Las grabaciones que conservo me permiten recordar hasta ahora cuál fue, en distintos ratos, el ritmo de su testimonio, si apresurado o demorado; cuál la entonación y el énfasis que le dio a ciertos pasajes de sus respuestas; cuál —en fin— la textura de los más variados hechos a los que su conciencia volvía a palpar por causa de mis preguntas. Y así como era capaz de enumerar una serie de acontecimientos con asombrosa precisión, también sucedía que sus vacilaciones, errores y silencios erigían significados aún más complejos que los que sus palabras conseguían proveerme.

En ambos casos, noté que detrás de sus declaraciones se hallaba, ocupando una posición preponderante en su interior, una emoción específica. En el diálogo realizado en 2012, la voz de Szyszlo —tal como la oigo— es firme y muy clara, y aquí un tópico que aparece una y otra vez es el de la inminente llegada de la muerte. De allí que, impulsado por esa invisible presencia, decido preguntarle: «¿Qué sentimientos le provoca esta relectura, esta revalorización, que se viene haciendo de su generación?». A lo que Szyszlo contesta: «Bueno, usted sabe, todo es melancolía. La sensación del paso del tiempo. No son sentimientos tristes, pero sí melancólicos y de pérdida, ¿no es cierto? ¿Qué cosa decirle? Irrecuperable. Verá, yo no creo en nada. Me da pena ya no volver a ver a Javier Sologuren o Jorge Eielson, a Sebastián, que lo quería tanto…». El silencio posterior que duró algunos segundos no hizo más que reemplazar oportunamente a las frases de afecto que sin duda iban a surgir.

En cambio, en la charla de 2015, mientras que la voz de Szyszlo se escucha entrecortada y cansina, su actitud y su semblante —que todavía diviso— dejaban sentir el vigor que parecía suscitarle el hecho de regresar, siquiera por unos momentos, a aquella época en la que él comenzó su periplo como creador. Le pedí que en un plano de Santa Beatriz marcara los lugares donde se ubicaron las casas de sus compañeros generacionales. Lo hizo.

los trazos de szyszlo indican la ubicación de las casas de sus compañeros generacionales en santa beatriz (2015)

Después le pedí que me repitiera los nombres de los protagonistas de una fotografía tomada en aquellos años, en los que aparecen el propio Szyszlo y Jorge Eduardo, y Sebastián, y Javier, todos ellos muchachos risueños por el alcohol que habían consumido en el chifa de la calle Capón donde se hallaban. También lo hizo. Aunque, no sin antes dejar de indicar que cada uno de esos muchachos —a excepción de él, por supuesto— ya había fallecido: «Muerto, muerto, muerto, muerto», se oye en la grabación.
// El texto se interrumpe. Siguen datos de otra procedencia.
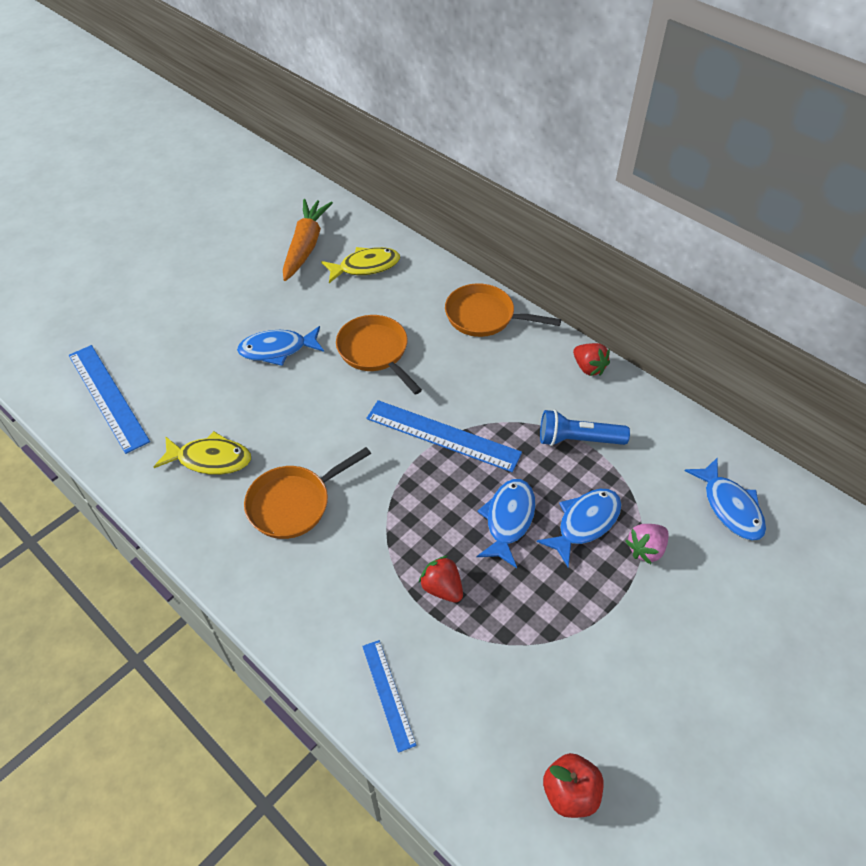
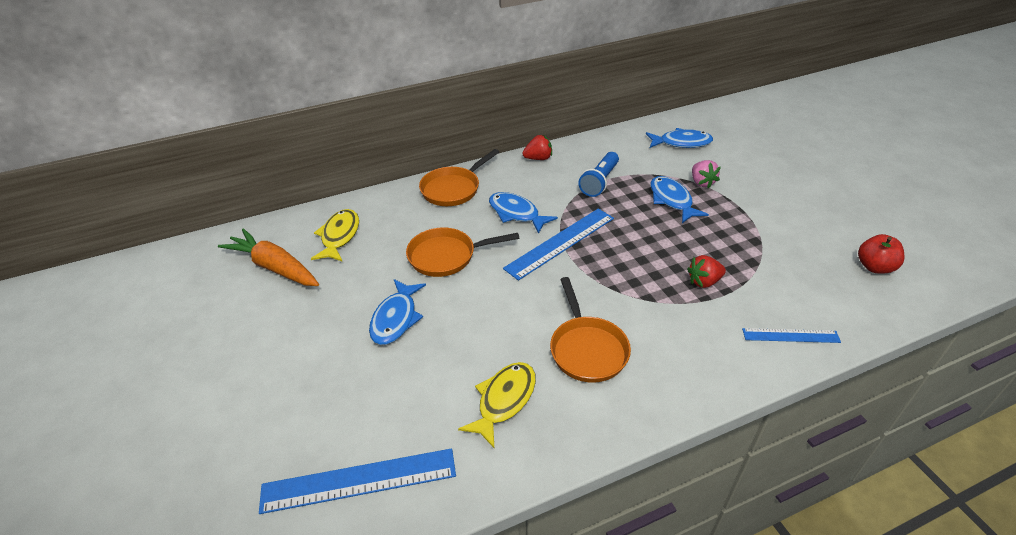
camera: 65 degrees left, 10 degrees down
(508, 520) = (655, 232): blue fish -> blue fish (516, 213)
En un chifa de la calle capón, Sebastián salazar bondy, jorge eduardo eielson, javier sologuren y fernando de szyszlo rodeados de amigos que también eran poetas y artistas plásticos (1945)

Le mostré las fotografías extraídas de diarios de la época o encontradas gracias a la Internet. Los personajes aparecidos en ellas, los rincones de la ciudad capturados en ellas, su propio rostro y el de sus amigos preservados en ellas debieron encender, en esas habitaciones de su memoria que el tiempo había tapiado, alguna luz. La grabación corre y oigo esta pregunta que le hago: «¿No le llega a incomodar que haya gente que venga a hurgar en su memoria?». Szyszlo se ríe —¿tal vez para disimular su respuesta real?— y contesta sucintamente: «No». Probablemente, era consciente del rol que le tocaba desempeñar ante nosotros: el de ser el último —nuestro único— testigo de una época plenamente vigente, plenamente extinta.

szyszlo revisa el plano de lima a través de su ipad (2015)

La última vez que crucé palabras con él —apenas un grato intercambio de saludos— fue en la inauguración de la exposición que la Casa de la Literatura había preparado sobre la obra de Blanca Varela. Esto ocurrió una ajetreada noche de agosto de 2016. Ese mismo día, pero por la tarde, había estado tomando fotos en Santa Beatriz, el mismo barrio que recorrieron Varela y Szyszlo —y los demás del grupo— cuando jóvenes. Aproveché que el azar me permitió estar a un metro de su persona y le tomé las que serían mis últimas fotografías de él.